[Data excerpts]

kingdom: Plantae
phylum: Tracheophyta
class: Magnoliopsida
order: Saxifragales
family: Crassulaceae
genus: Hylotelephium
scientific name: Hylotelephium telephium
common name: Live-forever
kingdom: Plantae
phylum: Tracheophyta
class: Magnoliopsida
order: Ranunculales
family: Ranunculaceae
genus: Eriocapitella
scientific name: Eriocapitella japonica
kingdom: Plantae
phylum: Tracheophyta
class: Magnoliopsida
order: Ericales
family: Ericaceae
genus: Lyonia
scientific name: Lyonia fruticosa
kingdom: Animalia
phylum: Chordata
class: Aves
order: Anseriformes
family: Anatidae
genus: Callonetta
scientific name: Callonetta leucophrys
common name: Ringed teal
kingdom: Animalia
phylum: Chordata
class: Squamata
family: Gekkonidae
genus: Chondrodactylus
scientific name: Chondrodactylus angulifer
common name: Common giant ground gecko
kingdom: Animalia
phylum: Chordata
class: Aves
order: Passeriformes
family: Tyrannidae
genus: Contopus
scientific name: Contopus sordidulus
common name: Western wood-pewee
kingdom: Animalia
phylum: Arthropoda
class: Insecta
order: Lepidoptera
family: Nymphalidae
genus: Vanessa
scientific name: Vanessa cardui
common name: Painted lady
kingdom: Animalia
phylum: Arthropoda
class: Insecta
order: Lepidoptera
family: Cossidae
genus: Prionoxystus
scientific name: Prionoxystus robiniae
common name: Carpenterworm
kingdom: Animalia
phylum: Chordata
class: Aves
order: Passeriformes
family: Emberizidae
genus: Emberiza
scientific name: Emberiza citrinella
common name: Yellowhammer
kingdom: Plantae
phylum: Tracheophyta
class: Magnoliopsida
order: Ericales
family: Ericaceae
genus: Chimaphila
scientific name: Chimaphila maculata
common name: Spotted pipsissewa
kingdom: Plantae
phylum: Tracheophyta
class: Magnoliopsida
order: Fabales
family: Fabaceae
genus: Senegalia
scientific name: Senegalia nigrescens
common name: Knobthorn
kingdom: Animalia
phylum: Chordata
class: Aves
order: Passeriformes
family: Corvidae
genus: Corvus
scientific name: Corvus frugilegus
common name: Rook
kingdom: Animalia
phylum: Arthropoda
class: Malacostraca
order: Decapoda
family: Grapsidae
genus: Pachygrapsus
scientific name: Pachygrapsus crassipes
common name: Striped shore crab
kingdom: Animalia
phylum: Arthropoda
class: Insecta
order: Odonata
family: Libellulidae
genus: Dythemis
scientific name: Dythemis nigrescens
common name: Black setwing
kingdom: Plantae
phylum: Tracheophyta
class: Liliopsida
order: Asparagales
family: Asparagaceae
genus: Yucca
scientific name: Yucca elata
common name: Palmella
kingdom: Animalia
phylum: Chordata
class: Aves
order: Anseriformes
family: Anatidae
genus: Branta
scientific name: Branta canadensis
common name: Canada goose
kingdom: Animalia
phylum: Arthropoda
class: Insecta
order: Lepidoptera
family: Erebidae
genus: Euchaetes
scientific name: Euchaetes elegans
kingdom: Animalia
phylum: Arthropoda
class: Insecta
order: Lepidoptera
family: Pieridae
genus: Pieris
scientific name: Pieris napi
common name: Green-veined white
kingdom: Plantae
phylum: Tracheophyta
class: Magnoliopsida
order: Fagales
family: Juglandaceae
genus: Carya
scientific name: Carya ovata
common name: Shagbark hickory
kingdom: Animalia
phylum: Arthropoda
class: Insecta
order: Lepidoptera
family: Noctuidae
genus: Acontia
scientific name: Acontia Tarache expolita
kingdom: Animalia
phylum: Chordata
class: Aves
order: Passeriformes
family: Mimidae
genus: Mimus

§ REQUIREMENTS
Write out every line of the material above, keeping each word, spelling and line break unchanged.

§ WRITTEN RESPONSE
kingdom: Plantae
phylum: Tracheophyta
class: Magnoliopsida
order: Saxifragales
family: Crassulaceae
genus: Hylotelephium
scientific name: Hylotelephium telephium
common name: Live-forever
kingdom: Plantae
phylum: Tracheophyta
class: Magnoliopsida
order: Ranunculales
family: Ranunculaceae
genus: Eriocapitella
scientific name: Eriocapitella japonica
kingdom: Plantae
phylum: Tracheophyta
class: Magnoliopsida
order: Ericales
family: Ericaceae
genus: Lyonia
scientific name: Lyonia fruticosa
kingdom: Animalia
phylum: Chordata
class: Aves
order: Anseriformes
family: Anatidae
genus: Callonetta
scientific name: Callonetta leucophrys
common name: Ringed teal
kingdom: Animalia
phylum: Chordata
class: Squamata
family: Gekkonidae
genus: Chondrodactylus
scientific name: Chondrodactylus angulifer
common name: Common giant ground gecko
kingdom: Animalia
phylum: Chordata
class: Aves
order: Passeriformes
family: Tyrannidae
genus: Contopus
scientific name: Contopus sordidulus
common name: Western wood-pewee
kingdom: Animalia
phylum: Arthropoda
class: Insecta
order: Lepidoptera
family: Nymphalidae
genus: Vanessa
scientific name: Vanessa cardui
common name: Painted lady
kingdom: Animalia
phylum: Arthropoda
class: Insecta
order: Lepidoptera
family: Cossidae
genus: Prionoxystus
scientific name: Prionoxystus robiniae
common name: Carpenterworm
kingdom: Animalia
phylum: Chordata
class: Aves
order: Passeriformes
family: Emberizidae
genus: Emberiza
scientific name: Emberiza citrinella
common name: Yellowhammer
kingdom: Plantae
phylum: Tracheophyta
class: Magnoliopsida
order: Ericales
family: Ericaceae
genus: Chimaphila
scientific name: Chimaphila maculata
common name: Spotted pipsissewa
kingdom: Plantae
phylum: Tracheophyta
class: Magnoliopsida
order: Fabales
family: Fabaceae
genus: Senegalia
scientific name: Senegalia nigrescens
common name: Knobthorn
kingdom: Animalia
phylum: Chordata
class: Aves
order: Passeriformes
family: Corvidae
genus: Corvus
scientific name: Corvus frugilegus
common name: Rook
kingdom: Animalia
phylum: Arthropoda
class: Malacostraca
order: Decapoda
family: Grapsidae
genus: Pachygrapsus
scientific name: Pachygrapsus crassipes
common name: Striped shore crab
kingdom: Animalia
phylum: Arthropoda
class: Insecta
order: Odonata
family: Libellulidae
genus: Dythemis
scientific name: Dythemis nigrescens
common name: Black setwing
kingdom: Plantae
phylum: Tracheophyta
class: Liliopsida
order: Asparagales
family: Asparagaceae
genus: Yucca
scientific name: Yucca elata
common name: Palmella
kingdom: Animalia
phylum: Chordata
class: Aves
order: Anseriformes
family: Anatidae
genus: Branta
scientific name: Branta canadensis
common name: Canada goose
kingdom: Animalia
phylum: Arthropoda
class: Insecta
order: Lepidoptera
family: Erebidae
genus: Euchaetes
scientific name: Euchaetes elegans
kingdom: Animalia
phylum: Arthropoda
class: Insecta
order: Lepidoptera
family: Pieridae
genus: Pieris
scientific name: Pieris napi
common name: Green-veined white
kingdom: Plantae
phylum: Tracheophyta
class: Magnoliopsida
order: Fagales
family: Juglandaceae
genus: Carya
scientific name: Carya ovata
common name: Shagbark hickory
kingdom: Animalia
phylum: Arthropoda
class: Insecta
order: Lepidoptera
family: Noctuidae
genus: Acontia
scientific name: Acontia Tarache expolita
kingdom: Animalia
phylum: Chordata
class: Aves
order: Passeriformes
family: Mimidae
genus: Mimus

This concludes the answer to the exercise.